Work instruction:
Convert the text lines in all of the rows below into a JSON list of strings, one string per line, leaving out blank lines and the pictures.
··· Dataset excerpts
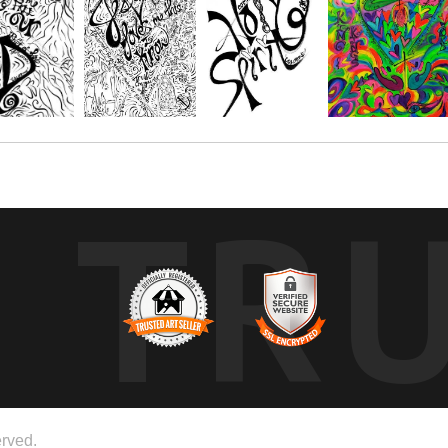
TR
rved.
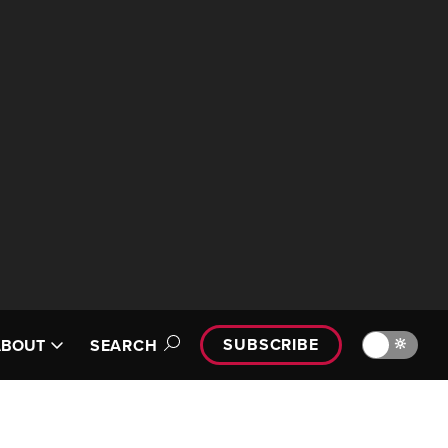
SUBSCRIBE
🔆
ABOUT
SEARCH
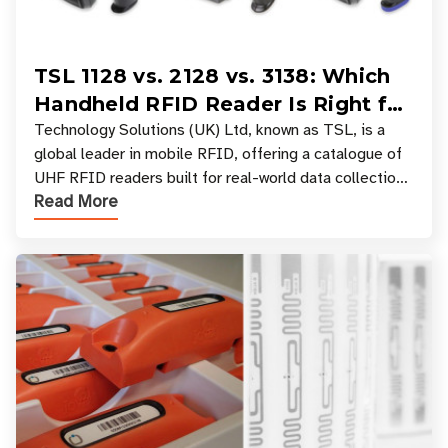
TSL 1128 vs. 2128 vs. 3138: Which
Handheld RFID Reader Is Right for
Your Workflow?
Technology Solutions (UK) Ltd, known as TSL, is a
global leader in mobile RFID, offering a catalogue of
UHF RFID readers built for real-world data collection
Read More
across industries. One of the defining s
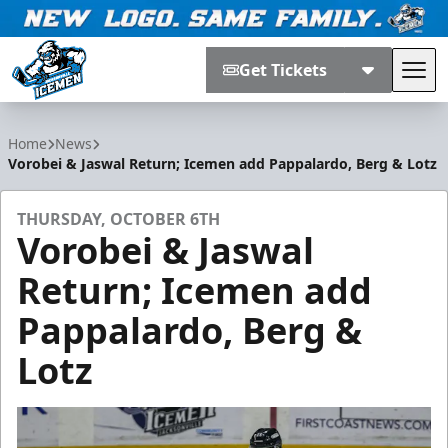
Get Tickets
Tog
Jacksonville Icemen
Home
News
Vorobei & Jaswal Return; Icemen add Pappalardo, Berg & Lotz
THURSDAY, OCTOBER 6TH
Vorobei & Jaswal
Return; Icemen add
Pappalardo, Berg &
Lotz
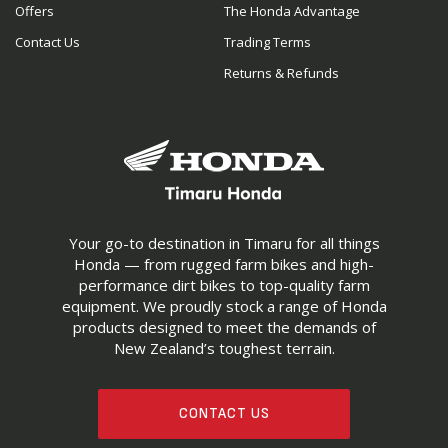
Offers
The Honda Advantage
Contact Us
Trading Terms
Returns & Refunds
Your go-to destination in Timaru for all things
Honda — from rugged farm bikes and high-
performance dirt bikes to top-quality farm
equipment. We proudly stock a range of Honda
products designed to meet the demands of
New Zealand’s toughest terrain.
CONTACT US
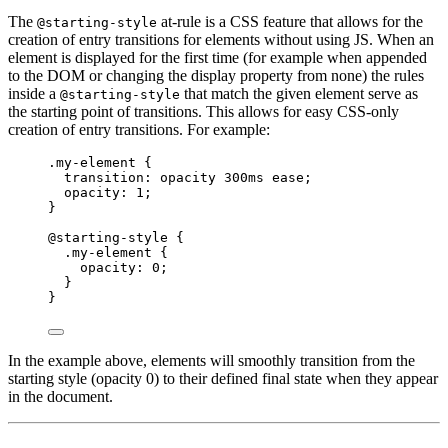
The
at-rule is a CSS feature that allows for the
@starting-style
creation of entry transitions for elements without using JS. When an
element is displayed for the first time (for example when appended
to the DOM or changing the display property from none) the rules
inside a
that match the given element serve as
@starting-style
the starting point of transitions. This allows for easy CSS-only
creation of entry transitions. For example:
.my-element
 {
transition
: opacity 
300
ms
ease
;
opacity
: 
1
;
}
@starting-style
 {
.my-element
 {
opacity
: 
0
;
}
}
In the example above, elements will smoothly transition from the
starting style (opacity 0) to their defined final state when they appear
in the document.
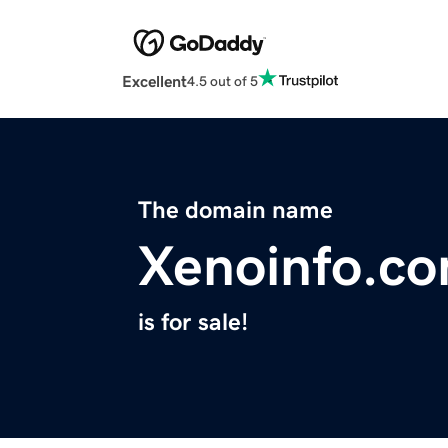
Excellent
4.5 out of 5
The domain name
Xenoinfo.c
is for sale!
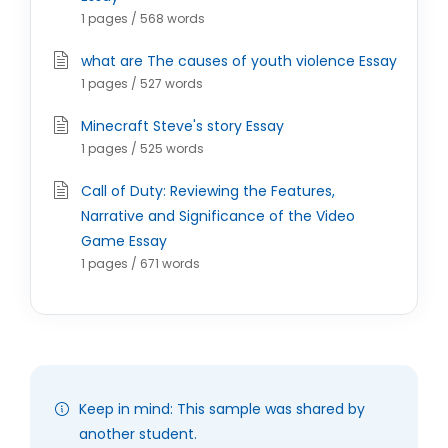
1 pages / 568 words
what are The causes of youth violence Essay
1 pages / 527 words
Minecraft Steve's story Essay
1 pages / 525 words
Call of Duty: Reviewing the Features,
Narrative and Significance of the Video
Game Essay
1 pages / 671 words
Keep in mind: This sample was shared by
another student.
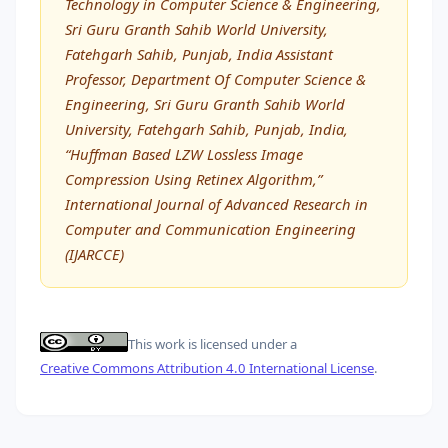
Technology in Computer Science & Engineering,
Sri Guru Granth Sahib World University,
Fatehgarh Sahib, Punjab, India Assistant
Professor, Department Of Computer Science &
Engineering, Sri Guru Granth Sahib World
University, Fatehgarh Sahib, Punjab, India,
“Huffman Based LZW Lossless Image
Compression Using Retinex Algorithm,”
International Journal of Advanced Research in
Computer and Communication Engineering
(IJARCCE)
This work is licensed under a
Creative Commons Attribution 4.0 International License
.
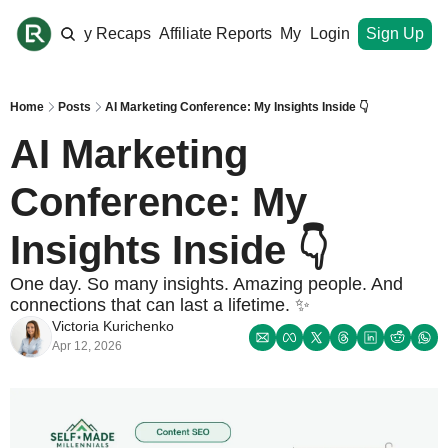
ome
Monthly Recaps
Affiliate Reports
My Site
Login
Upgrade
Sign Up
Home
Posts
AI Marketing Conference: My Insights Inside 👇
AI Marketing 
Conference: My 
Insights Inside 👇
One day. So many insights. Amazing people. And 
connections that can last a lifetime. ✨
Victoria Kurichenko
Apr 12, 2026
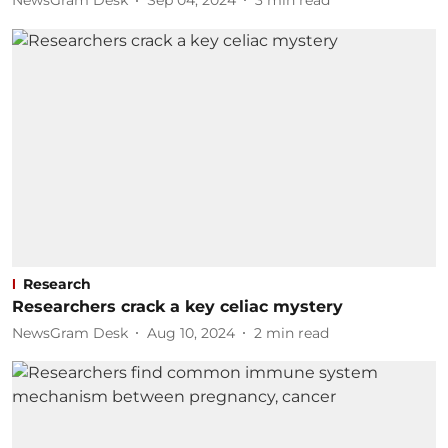
NewsGram Desk
Sep 04, 2024
3
min read
Research
Researchers crack a key celiac mystery
NewsGram Desk
Aug 10, 2024
2
min read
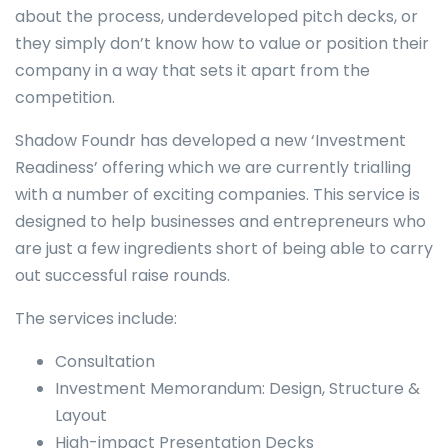
about the process, underdeveloped pitch decks, or
they simply don’t know how to value or position their
company in a way that sets it apart from the
competition.
Shadow Foundr has developed a new ‘Investment
Readiness’ offering which we are currently trialling
with a number of exciting companies. This service is
designed to help businesses and entrepreneurs who
are just a few ingredients short of being able to carry
out successful raise rounds.
The services include:
Consultation
Investment Memorandum: Design, Structure &
Layout
High-impact Presentation Decks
······
Response box:
[
  "TR",
  "rved.",
  "SUBSCRIBE",
  "🔆",
  "ABOUT",
  "SEARCH",
  "TSL 1128 vs. 2128 vs. 3138: Which",
  "Handheld RFID Reader Is Right for",
  "Your Workflow?",
  "Technology Solutions (UK) Ltd, known as TSL, is a",
  "global leader in mobile RFID, offering a catalogue of",
  "UHF RFID readers built for real-world data collection",
  "Read More",
  "across industries. One of the defining s",
  "Get Tickets",
  "Tog",
  "Jacksonville Icemen",
  "Home",
  "News",
  "Vorobei & Jaswal Return; Icemen add Pappalardo, Berg & Lotz",
  "THURSDAY, OCTOBER 6TH",
  "Vorobei & Jaswal",
  "Return; Icemen add",
  "Pappalardo, Berg &",
  "Lotz",
  "Offers",
  "The Honda Advantage",
  "Contact Us",
  "Trading Terms",
  "Returns & Refunds",
  "Your go-to destination in Timaru for all things",
  "Honda — from rugged farm bikes and high-",
  "performance dirt bikes to top-quality farm",
  "equipment. We proudly stock a range of Honda",
  "products designed to meet the demands of",
  "New Zealand’s toughest terrain.",
  "CONTACT US",
  "The",
  "at-rule is a CSS feature that allows for the",
  "@starting-style",
  "creation of entry transitions for elements without using JS. When an",
  "element is displayed for the first time (for example when appended",
  "to the DOM or changing the display property from none) the rules",
  "inside a",
  "that match the given element serve as",
  "@starting-style",
  "the starting point of transitions. This allows for easy CSS-only",
  "creation of entry transitions. For example:",
  ".my-element",
  " {",
  "transition",
  ": opacity ",
  "300",
  "ms",
  "ease",
  ";",
  "opacity",
  ": ",
  "1",
  ";",
  "}",
  "@starting-style",
  " {",
  ".my-element",
  " {",
  "opacity",
  ": ",
  "0",
  ";",
  "}",
  "}",
  "In the example above, elements will smoothly transition from the",
  "starting style (opacity 0) to their defined final state when they appear",
  "in the document.",
  "Excellent",
  "4.5 out of 5",
  "The domain name",
  "Xenoinfo.c",
  "is for sale!",
  "1 pages / 568 words",
  "what are The causes of youth violence Essay",
  "1 pages / 527 words",
  "Minecraft Steve's story Essay",
  "1 pages / 525 words",
  "Call of Duty: Reviewing the Features,",
  "Narrative and Significance of the Video",
  "Game Essay",
  "1 pages / 671 words",
  "Keep in mind: This sample was shared by",
  "another student.",
  "Technology in Computer Science & Engineering,",
  "Sri Guru Granth Sahib World University,",
  "Fatehgarh Sahib, Punjab, India Assistant",
  "Professor, Department Of Computer Science &",
  "Engineering, Sri Guru Granth Sahib World",
  "University, Fatehgarh Sahib, Punjab, India,",
  "“Huffman Based LZW Lossless Image",
  "Compression Using Retinex Algorithm,”",
  "International Journal of Advanced Research in",
  "Computer and Communication Engineering",
  "(IJARCCE)",
  "This work is licensed under a",
  "Creative Commons Attribution 4.0 International License",
  ".",
  "ome",
  "Monthly Recaps",
  "Affiliate Reports",
  "My Site",
  "Login",
  "Upgrade",
  "Sign Up",
  "Home",
  "Posts",
  "AI Marketing Conference: My Insights Inside 👇",
  "AI Marketing ",
  "Conference: My ",
  "Insights Inside 👇",
  "One day. So many insights. Amazing people. And ",
  "connections that can last a lifetime. ✨",
  "Victoria Kurichenko",
  "Apr 12, 2026",
  "NewsGram Desk",
  "Sep 04, 2024",
  "3",
  "min read",
  "Research",
  "Researchers crack a key celiac mystery",
  "NewsGram Desk",
  "Aug 10, 2024",
  "2",
  "min read",
  "about the process, underdeveloped pitch decks, or",
  "they simply don’t know how to value or position their",
  "company in a way that sets it apart from the",
  "competition.",
  "Shadow Foundr has developed a new ‘Investment",
  "Readiness’ offering which we are currently trialling",
  "with a number of exciting companies. This service is",
  "designed to help businesses and entrepreneurs who",
  "are just a few ingredients short of being able to carry",
  "out successful raise rounds.",
  "The services include:",
  "Consultation",
  "Investment Memorandum: Design, Structure &",
  "Layout",
  "High-impact Presentation Decks"
]